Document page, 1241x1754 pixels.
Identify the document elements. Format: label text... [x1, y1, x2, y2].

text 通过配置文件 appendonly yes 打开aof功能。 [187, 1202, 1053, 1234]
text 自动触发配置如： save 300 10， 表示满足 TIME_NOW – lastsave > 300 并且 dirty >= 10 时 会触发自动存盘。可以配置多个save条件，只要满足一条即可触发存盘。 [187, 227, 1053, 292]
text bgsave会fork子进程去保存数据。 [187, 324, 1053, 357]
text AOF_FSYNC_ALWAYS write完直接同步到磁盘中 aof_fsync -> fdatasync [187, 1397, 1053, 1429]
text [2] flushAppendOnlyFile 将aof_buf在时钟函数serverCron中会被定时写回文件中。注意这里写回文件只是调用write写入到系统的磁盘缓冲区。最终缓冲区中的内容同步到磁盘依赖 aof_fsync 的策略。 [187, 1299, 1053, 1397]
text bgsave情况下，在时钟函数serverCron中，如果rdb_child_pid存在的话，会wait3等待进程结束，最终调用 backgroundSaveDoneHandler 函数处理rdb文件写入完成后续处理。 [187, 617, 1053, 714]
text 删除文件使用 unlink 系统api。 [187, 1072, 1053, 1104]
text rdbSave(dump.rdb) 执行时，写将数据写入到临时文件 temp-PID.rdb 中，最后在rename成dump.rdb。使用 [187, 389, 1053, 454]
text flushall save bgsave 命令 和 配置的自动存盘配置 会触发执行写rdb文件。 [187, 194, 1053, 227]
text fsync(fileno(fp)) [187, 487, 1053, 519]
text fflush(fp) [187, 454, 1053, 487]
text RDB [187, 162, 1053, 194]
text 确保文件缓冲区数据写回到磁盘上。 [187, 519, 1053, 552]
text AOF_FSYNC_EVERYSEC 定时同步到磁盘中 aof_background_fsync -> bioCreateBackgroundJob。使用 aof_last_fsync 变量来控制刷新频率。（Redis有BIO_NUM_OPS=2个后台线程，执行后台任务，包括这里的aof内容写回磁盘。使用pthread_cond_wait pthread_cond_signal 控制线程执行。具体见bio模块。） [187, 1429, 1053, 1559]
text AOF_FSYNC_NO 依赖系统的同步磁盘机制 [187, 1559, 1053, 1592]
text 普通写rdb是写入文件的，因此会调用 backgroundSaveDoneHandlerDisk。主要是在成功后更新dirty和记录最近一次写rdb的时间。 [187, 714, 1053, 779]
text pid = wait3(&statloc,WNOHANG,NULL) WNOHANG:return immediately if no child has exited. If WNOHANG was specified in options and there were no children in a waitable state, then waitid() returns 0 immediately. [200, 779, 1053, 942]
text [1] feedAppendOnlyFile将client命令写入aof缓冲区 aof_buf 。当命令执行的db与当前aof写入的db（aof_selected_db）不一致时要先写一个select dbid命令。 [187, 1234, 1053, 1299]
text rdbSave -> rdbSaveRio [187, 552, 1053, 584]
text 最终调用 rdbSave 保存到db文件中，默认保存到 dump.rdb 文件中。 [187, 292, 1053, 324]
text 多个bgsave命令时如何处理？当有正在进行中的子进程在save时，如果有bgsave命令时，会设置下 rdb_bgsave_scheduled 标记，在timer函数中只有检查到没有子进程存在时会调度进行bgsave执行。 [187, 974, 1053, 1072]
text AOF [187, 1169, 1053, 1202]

# Problem to work on
A complete and exact transcription of the material is required.

# Finished task
Document page, 1241x1754 pixels.
Identify the document elements. Format: label text... [x1, y1, x2, y2].

text 通过配置文件 appendonly yes 打开aof功能。 [187, 1202, 1053, 1234]
text 自动触发配置如： save 300 10， 表示满足 TIME_NOW – lastsave > 300 并且 dirty >= 10 时 会触发自动存盘。可以配置多个save条件，只要满足一条即可触发存盘。 [187, 227, 1053, 292]
text bgsave会fork子进程去保存数据。 [187, 324, 1053, 357]
text AOF_FSYNC_ALWAYS write完直接同步到磁盘中 aof_fsync -> fdatasync [187, 1397, 1053, 1429]
text [2] flushAppendOnlyFile 将aof_buf在时钟函数serverCron中会被定时写回文件中。注意这里写回文件只是调用write写入到系统的磁盘缓冲区。最终缓冲区中的内容同步到磁盘依赖 aof_fsync 的策略。 [187, 1299, 1053, 1397]
text bgsave情况下，在时钟函数serverCron中，如果rdb_child_pid存在的话，会wait3等待进程结束，最终调用 backgroundSaveDoneHandler 函数处理rdb文件写入完成后续处理。 [187, 617, 1053, 714]
text 删除文件使用 unlink 系统api。 [187, 1072, 1053, 1104]
text rdbSave(dump.rdb) 执行时，写将数据写入到临时文件 temp-PID.rdb 中，最后在rename成dump.rdb。使用 [187, 389, 1053, 454]
text flushall save bgsave 命令 和 配置的自动存盘配置 会触发执行写rdb文件。 [187, 194, 1053, 227]
text fsync(fileno(fp)) [187, 487, 1053, 519]
text fflush(fp) [187, 454, 1053, 487]
text RDB [187, 162, 1053, 194]
text 确保文件缓冲区数据写回到磁盘上。 [187, 519, 1053, 552]
text AOF_FSYNC_EVERYSEC 定时同步到磁盘中 aof_background_fsync -> bioCreateBackgroundJob。使用 aof_last_fsync 变量来控制刷新频率。（Redis有BIO_NUM_OPS=2个后台线程，执行后台任务，包括这里的aof内容写回磁盘。使用pthread_cond_wait pthread_cond_signal 控制线程执行。具体见bio模块。） [187, 1429, 1053, 1559]
text AOF_FSYNC_NO 依赖系统的同步磁盘机制 [187, 1559, 1053, 1592]
text 普通写rdb是写入文件的，因此会调用 backgroundSaveDoneHandlerDisk。主要是在成功后更新dirty和记录最近一次写rdb的时间。 [187, 714, 1053, 779]
text pid = wait3(&statloc,WNOHANG,NULL) WNOHANG:return immediately if no child has exited. If WNOHANG was specified in options and there were no children in a waitable state, then waitid() returns 0 immediately. [200, 779, 1053, 942]
text [1] feedAppendOnlyFile将client命令写入aof缓冲区 aof_buf 。当命令执行的db与当前aof写入的db（aof_selected_db）不一致时要先写一个select dbid命令。 [187, 1234, 1053, 1299]
text rdbSave -> rdbSaveRio [187, 552, 1053, 584]
text 最终调用 rdbSave 保存到db文件中，默认保存到 dump.rdb 文件中。 [187, 292, 1053, 324]
text 多个bgsave命令时如何处理？当有正在进行中的子进程在save时，如果有bgsave命令时，会设置下 rdb_bgsave_scheduled 标记，在timer函数中只有检查到没有子进程存在时会调度进行bgsave执行。 [187, 974, 1053, 1072]
text AOF [187, 1169, 1053, 1202]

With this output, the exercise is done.